Provided data —
(begin)

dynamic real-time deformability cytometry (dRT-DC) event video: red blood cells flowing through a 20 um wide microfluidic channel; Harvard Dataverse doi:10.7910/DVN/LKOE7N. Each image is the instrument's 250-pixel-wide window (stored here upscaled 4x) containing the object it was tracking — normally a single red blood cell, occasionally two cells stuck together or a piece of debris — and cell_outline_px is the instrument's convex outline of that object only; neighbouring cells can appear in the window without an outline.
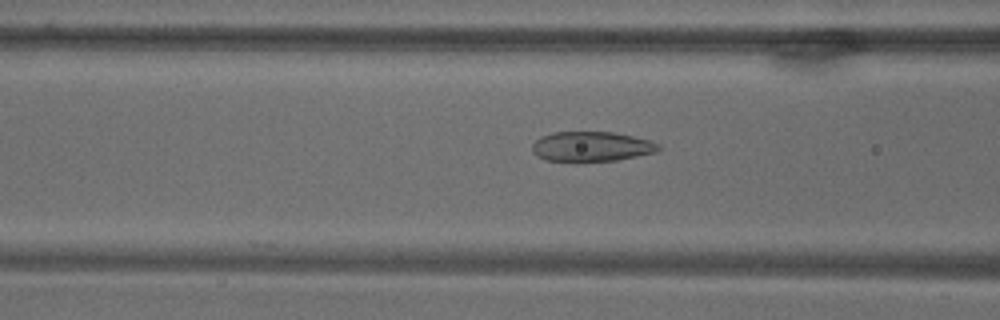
{"species": "common noctule bat (a hibernating species)", "species_latin": "Nyctalus noctula", "temperature_condition": "warm", "stored_images_in_passage": 72, "camera_frame_rate_fps": 3000, "um_per_image_px": 0.085, "animal": {"sex": "male", "body_mass_g": 18.8}, "frame": {"image": 1, "passage_image": 30, "time_ms": 9.667, "image_size_px": [1000, 320], "cell_outline_px": [[660, 148], [656, 152], [616, 160], [576, 164], [544, 160], [532, 152], [532, 144], [540, 136], [552, 132], [612, 132], [632, 136], [648, 140], [660, 144]], "centroid_in_image_um": [50.2, 12.49], "position_along_channel_um": 116.4, "area_um2": 22.66}}
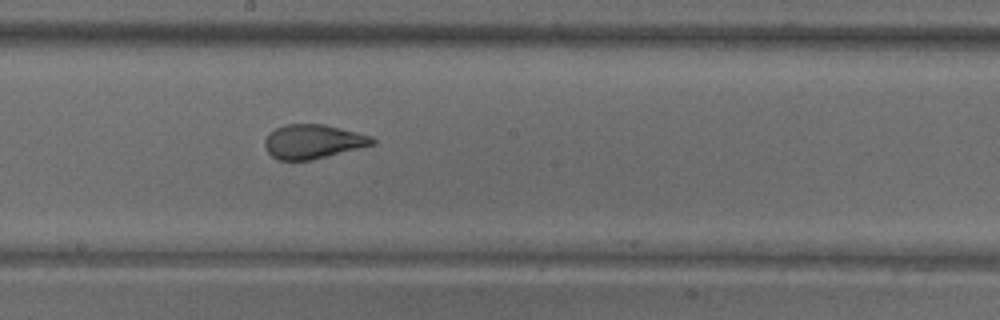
{"frame": {"image": 2, "passage_image": 41, "time_ms": 13.333, "image_size_px": [1000, 320], "cell_outline_px": [[376, 144], [312, 160], [280, 160], [272, 156], [268, 152], [264, 144], [264, 140], [276, 128], [284, 124], [324, 124], [372, 136], [376, 140]], "centroid_in_image_um": [26.63, 12.03], "position_along_channel_um": 221.6, "area_um2": 21.33}}
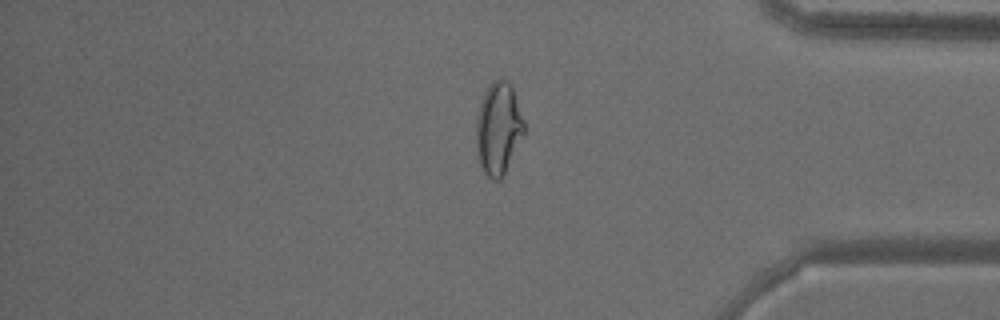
{"frame": {"image": 3, "passage_image": 61, "time_ms": 20.0, "image_size_px": [1000, 320], "cell_outline_px": [[524, 132], [504, 176], [500, 180], [492, 180], [484, 172], [480, 164], [476, 144], [476, 116], [484, 92], [492, 80], [500, 76], [512, 88], [524, 120]], "centroid_in_image_um": [42.35, 10.92], "position_along_channel_um": 392.9, "area_um2": 25.66}}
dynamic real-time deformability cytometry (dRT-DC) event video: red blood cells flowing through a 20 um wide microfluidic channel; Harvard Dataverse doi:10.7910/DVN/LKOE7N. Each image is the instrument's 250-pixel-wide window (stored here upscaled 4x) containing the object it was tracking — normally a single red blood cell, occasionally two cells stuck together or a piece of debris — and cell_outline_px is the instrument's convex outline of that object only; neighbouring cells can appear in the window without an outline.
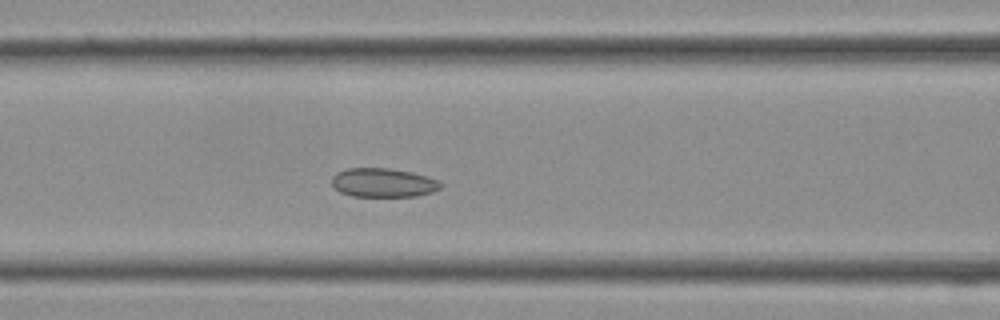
{"species": "Egyptian fruit bat (a non-hibernating species)", "species_latin": "Rousettus aegyptiacus", "temperature_condition": "cold", "stored_images_in_passage": 37, "camera_frame_rate_fps": 3000, "um_per_image_px": 0.085, "frame": {"image": 1, "passage_image": 14, "time_ms": 4.333, "image_size_px": [1000, 320], "cell_outline_px": [[444, 184], [440, 188], [432, 192], [416, 196], [352, 196], [340, 192], [332, 184], [332, 176], [336, 172], [344, 168], [388, 168], [412, 172], [428, 176]], "centroid_in_image_um": [32.56, 15.52], "position_along_channel_um": 134.0, "area_um2": 18.44}}
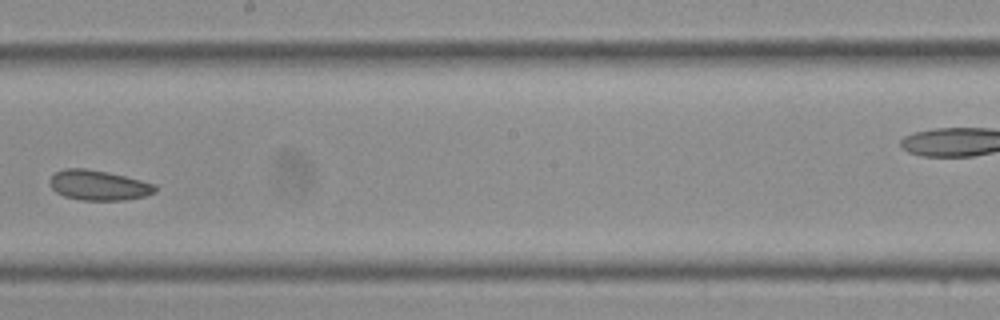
{"frame": {"image": 2, "passage_image": 20, "time_ms": 6.333, "image_size_px": [1000, 320], "cell_outline_px": [[156, 192], [144, 196], [124, 200], [80, 200], [64, 196], [56, 192], [52, 188], [48, 180], [56, 172], [64, 168], [84, 168], [108, 172], [156, 184]], "centroid_in_image_um": [8.36, 15.74], "position_along_channel_um": 239.8, "area_um2": 18.44}}
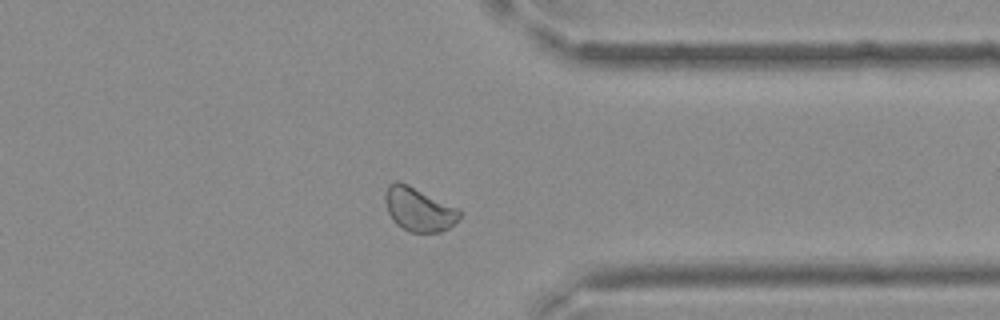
{"frame": {"image": 3, "passage_image": 28, "time_ms": 9.0, "image_size_px": [1000, 320], "cell_outline_px": [[464, 212], [448, 228], [440, 232], [408, 232], [396, 224], [392, 220], [388, 212], [384, 200], [384, 196], [388, 184], [396, 180], [408, 184], [460, 208]], "centroid_in_image_um": [35.59, 17.78], "position_along_channel_um": 375.8, "area_um2": 19.25}}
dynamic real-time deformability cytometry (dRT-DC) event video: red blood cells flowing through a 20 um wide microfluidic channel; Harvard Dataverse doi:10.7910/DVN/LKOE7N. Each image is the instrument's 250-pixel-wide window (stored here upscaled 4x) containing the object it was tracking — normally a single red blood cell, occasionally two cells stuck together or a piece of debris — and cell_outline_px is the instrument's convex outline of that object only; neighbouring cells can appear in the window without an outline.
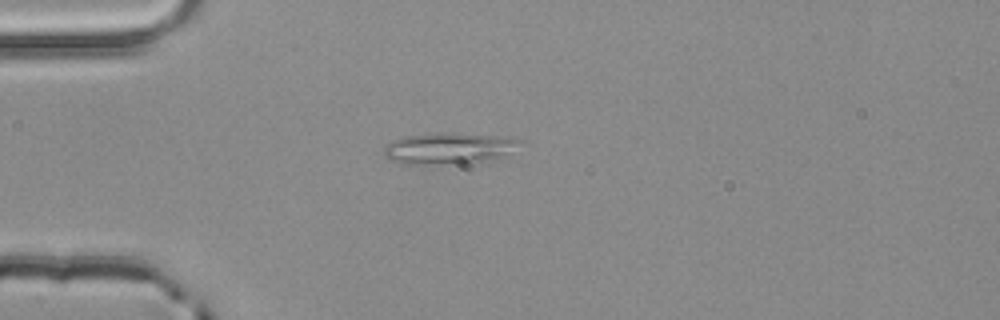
{"species": "common noctule bat (a hibernating species)", "species_latin": "Nyctalus noctula", "temperature_condition": "room temperature", "stored_images_in_passage": 3, "camera_frame_rate_fps": 3000, "um_per_image_px": 0.085, "animal": {"sex": "male", "body_mass_g": 20.4}, "frame": {"image": 1, "passage_image": 3, "time_ms": 0.667, "image_size_px": [1000, 320], "cell_outline_px": [[524, 140], [500, 156], [460, 164], [404, 164], [392, 160], [384, 156], [384, 148], [392, 140], [404, 136], [444, 132], [452, 132], [496, 136]], "centroid_in_image_um": [38.02, 12.59], "position_along_channel_um": 47.0, "area_um2": 24.28}}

(end)

Instruction — Give an exact reproduction of every line, leaving out any picture.

Answer for the task —
dynamic real-time deformability cytometry (dRT-DC) event video: red blood cells flowing through a 20 um wide microfluidic channel; Harvard Dataverse doi:10.7910/DVN/LKOE7N. Each image is the instrument's 250-pixel-wide window (stored here upscaled 4x) containing the object it was tracking — normally a single red blood cell, occasionally two cells stuck together or a piece of debris — and cell_outline_px is the instrument's convex outline of that object only; neighbouring cells can appear in the window without an outline.
{"species": "common noctule bat (a hibernating species)", "species_latin": "Nyctalus noctula", "temperature_condition": "warm", "stored_images_in_passage": 72, "camera_frame_rate_fps": 3000, "um_per_image_px": 0.085, "animal": {"sex": "male", "body_mass_g": 18.8}, "frame": {"image": 1, "passage_image": 30, "time_ms": 9.667, "image_size_px": [1000, 320], "cell_outline_px": [[660, 148], [656, 152], [616, 160], [576, 164], [544, 160], [532, 152], [532, 144], [540, 136], [552, 132], [612, 132], [632, 136], [648, 140], [660, 144]], "centroid_in_image_um": [50.2, 12.49], "position_along_channel_um": 116.4, "area_um2": 22.66}}
{"frame": {"image": 2, "passage_image": 41, "time_ms": 13.333, "image_size_px": [1000, 320], "cell_outline_px": [[376, 144], [312, 160], [280, 160], [272, 156], [268, 152], [264, 144], [264, 140], [276, 128], [284, 124], [324, 124], [372, 136], [376, 140]], "centroid_in_image_um": [26.63, 12.03], "position_along_channel_um": 221.6, "area_um2": 21.33}}
{"frame": {"image": 3, "passage_image": 61, "time_ms": 20.0, "image_size_px": [1000, 320], "cell_outline_px": [[524, 132], [504, 176], [500, 180], [492, 180], [484, 172], [480, 164], [476, 144], [476, 116], [484, 92], [492, 80], [500, 76], [512, 88], [524, 120]], "centroid_in_image_um": [42.35, 10.92], "position_along_channel_um": 392.9, "area_um2": 25.66}}
dynamic real-time deformability cytometry (dRT-DC) event video: red blood cells flowing through a 20 um wide microfluidic channel; Harvard Dataverse doi:10.7910/DVN/LKOE7N. Each image is the instrument's 250-pixel-wide window (stored here upscaled 4x) containing the object it was tracking — normally a single red blood cell, occasionally two cells stuck together or a piece of debris — and cell_outline_px is the instrument's convex outline of that object only; neighbouring cells can appear in the window without an outline.
{"species": "Egyptian fruit bat (a non-hibernating species)", "species_latin": "Rousettus aegyptiacus", "temperature_condition": "cold", "stored_images_in_passage": 37, "camera_frame_rate_fps": 3000, "um_per_image_px": 0.085, "frame": {"image": 1, "passage_image": 14, "time_ms": 4.333, "image_size_px": [1000, 320], "cell_outline_px": [[444, 184], [440, 188], [432, 192], [416, 196], [352, 196], [340, 192], [332, 184], [332, 176], [336, 172], [344, 168], [388, 168], [412, 172], [428, 176]], "centroid_in_image_um": [32.56, 15.52], "position_along_channel_um": 134.0, "area_um2": 18.44}}
{"frame": {"image": 2, "passage_image": 20, "time_ms": 6.333, "image_size_px": [1000, 320], "cell_outline_px": [[156, 192], [144, 196], [124, 200], [80, 200], [64, 196], [56, 192], [52, 188], [48, 180], [56, 172], [64, 168], [84, 168], [108, 172], [156, 184]], "centroid_in_image_um": [8.36, 15.74], "position_along_channel_um": 239.8, "area_um2": 18.44}}
{"frame": {"image": 3, "passage_image": 28, "time_ms": 9.0, "image_size_px": [1000, 320], "cell_outline_px": [[464, 212], [448, 228], [440, 232], [408, 232], [396, 224], [392, 220], [388, 212], [384, 200], [384, 196], [388, 184], [396, 180], [408, 184], [460, 208]], "centroid_in_image_um": [35.59, 17.78], "position_along_channel_um": 375.8, "area_um2": 19.25}}
dynamic real-time deformability cytometry (dRT-DC) event video: red blood cells flowing through a 20 um wide microfluidic channel; Harvard Dataverse doi:10.7910/DVN/LKOE7N. Each image is the instrument's 250-pixel-wide window (stored here upscaled 4x) containing the object it was tracking — normally a single red blood cell, occasionally two cells stuck together or a piece of debris — and cell_outline_px is the instrument's convex outline of that object only; neighbouring cells can appear in the window without an outline.
{"species": "common noctule bat (a hibernating species)", "species_latin": "Nyctalus noctula", "temperature_condition": "room temperature", "stored_images_in_passage": 3, "camera_frame_rate_fps": 3000, "um_per_image_px": 0.085, "animal": {"sex": "male", "body_mass_g": 20.4}, "frame": {"image": 1, "passage_image": 3, "time_ms": 0.667, "image_size_px": [1000, 320], "cell_outline_px": [[524, 140], [500, 156], [460, 164], [404, 164], [392, 160], [384, 156], [384, 148], [392, 140], [404, 136], [444, 132], [452, 132], [496, 136]], "centroid_in_image_um": [38.02, 12.59], "position_along_channel_um": 47.0, "area_um2": 24.28}}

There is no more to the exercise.